Sue shakes her head in amazement at the faith they were given as a young couple fresh out of Bible college.
"We were just a couple of kids. I don't know what those elders were thinking," she says.
They bought a house built in the 1880s, began to fix it up and started a family. They raised two daughters Kelly and Molly as well as fostering dozens more over the years, including two boys they eventually adopted.
Evidence of the bond that had grown between the Millers, the Elgin community and beyond was poured out when an overheated woodstove burned the Millers' home the night of Easter Sunday 1977. Sue and the girls were not at home, and Bill barely escaped with his life. They lost everything. The whole valley rallied to their aid.
"For at least seven months, I don't think there was a day when I didn't find money in the post office box," Bill says, looking over at Sue. Not that everyone sent large amounts, though some certainly did, but it seemed like everyone churched and unchurched alike gave something.
"For example, somebody would send $10 with a note, You did a funeral for us last year and we just wanted to do something.' Things like that," Bill recalls.
After ministering at the Elgin Christian Church for more than 14 years, the Millers left the valley for another assignment convinced it was a good move for their family. But it was not a good fit, they both say and a discouraged Bill said he'd never preach again. But once more, God had another plan.
They came back to Northeast Oregon and moved into a primitive cabin near Joseph. They lived there for 10 months.
"It was wonderful. You can really hear God living like that," Sue says.
One day, some old friends from the valley approached Bill about starting a new church in La Grande.
"I said, No way, man, I'm done," Bill recalls. But eventually Steve and Verla Kirkeby, along with a handful of other people, convinced him this new church would be something different while remaining grounded in scripture, teaching the Bible and the saving grace of faith in Jesus Christ.
"We're allergic to cookie-cutter church design this is a gifts-oriented fellowship. There is no machine that has to be maintained.
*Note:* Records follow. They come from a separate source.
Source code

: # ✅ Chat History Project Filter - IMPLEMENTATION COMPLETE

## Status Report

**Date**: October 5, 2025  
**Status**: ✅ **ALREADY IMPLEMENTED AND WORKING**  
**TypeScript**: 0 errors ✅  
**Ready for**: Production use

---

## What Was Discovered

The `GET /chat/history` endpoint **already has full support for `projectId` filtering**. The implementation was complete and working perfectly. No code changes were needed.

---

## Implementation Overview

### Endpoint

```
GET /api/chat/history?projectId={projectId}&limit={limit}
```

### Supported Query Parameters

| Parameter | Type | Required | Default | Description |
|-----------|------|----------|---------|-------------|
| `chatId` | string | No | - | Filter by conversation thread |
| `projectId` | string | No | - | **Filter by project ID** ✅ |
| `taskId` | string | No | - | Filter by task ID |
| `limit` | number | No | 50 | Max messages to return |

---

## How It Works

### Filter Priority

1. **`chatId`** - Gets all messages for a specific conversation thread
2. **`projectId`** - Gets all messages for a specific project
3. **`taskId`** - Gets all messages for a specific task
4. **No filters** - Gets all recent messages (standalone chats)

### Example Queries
Each member is free to serve where their gifts and passions lead them," Bill says.
For example, if someone in the body feels God leads them to hospital ministry, that's what they do. If they move away and no one feels led by the Spirit to fill that spot, the ministry ends unless someone else comes along and wants to take it up.
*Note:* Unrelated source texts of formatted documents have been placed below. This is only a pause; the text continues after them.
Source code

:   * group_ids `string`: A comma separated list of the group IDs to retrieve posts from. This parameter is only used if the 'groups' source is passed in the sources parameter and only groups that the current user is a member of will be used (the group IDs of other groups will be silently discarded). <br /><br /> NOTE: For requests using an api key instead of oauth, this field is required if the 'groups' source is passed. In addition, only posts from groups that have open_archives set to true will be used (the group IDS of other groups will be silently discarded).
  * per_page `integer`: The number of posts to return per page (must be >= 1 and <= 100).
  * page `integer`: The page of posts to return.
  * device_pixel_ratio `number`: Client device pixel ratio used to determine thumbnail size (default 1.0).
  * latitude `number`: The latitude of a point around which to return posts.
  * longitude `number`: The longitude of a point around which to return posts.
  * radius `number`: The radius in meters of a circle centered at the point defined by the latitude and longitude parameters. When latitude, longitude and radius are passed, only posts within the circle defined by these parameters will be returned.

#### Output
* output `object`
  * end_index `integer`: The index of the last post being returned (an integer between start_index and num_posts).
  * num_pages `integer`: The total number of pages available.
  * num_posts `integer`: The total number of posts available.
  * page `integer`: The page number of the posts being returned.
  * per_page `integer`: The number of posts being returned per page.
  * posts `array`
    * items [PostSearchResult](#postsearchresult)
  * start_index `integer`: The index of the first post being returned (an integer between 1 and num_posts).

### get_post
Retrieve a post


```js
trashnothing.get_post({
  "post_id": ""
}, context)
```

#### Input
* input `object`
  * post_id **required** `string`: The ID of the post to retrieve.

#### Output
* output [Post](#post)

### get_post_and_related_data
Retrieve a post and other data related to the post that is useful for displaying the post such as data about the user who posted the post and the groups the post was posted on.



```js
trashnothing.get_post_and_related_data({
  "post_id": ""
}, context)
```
"It has been an amazing thing to watch as God has honored that and provides for the needs of the body as they arise," Bill says.
With their move to Boise, there will be spaces to fill, though both Bill and Sue are confident God will provide the willing hearts. For example, music has been a huge part of the Valley Fellowship worship, partly because music is a passion for both Bill and Sue. Bill has written thousands of songs, and together they have recorded and performed that music as part of the worship team at Valley Fellowship.
"The worship team is more than us, though. Don Scott, for example, is an amazing guitarist. And I think with this change God will bring new people in or encourage some there to step forward," Bill says.
As for the preaching, it is in good hands with co-pastor Steve Kirkeby, who has a master's degree in ministry, and who will now spend more time in front of the congregation than in the background.
"We've been a good match because we recognize each other's gifts. And Steve's always worked more behind the scenes, but he's always done some preaching and he'll be great going full-time," Bill says.
Bill admits it is the people at Valley Fellowship who will be hard to leave behind.
"Well, we're parents of this church and it's been the most amazing thing to watch it grow," Bill says.
"The love of the people in this whole valley has been a blessing," Sue says.
A mixed blessing as it is also the hardest thing to leave behind.
"This is the toughest decision we've ever made," Sue admits. "But we do different things at different times in our lives. Now is the time to be closer to our kids and our grandkids while we're young enough to have fun with them. We miss 'em."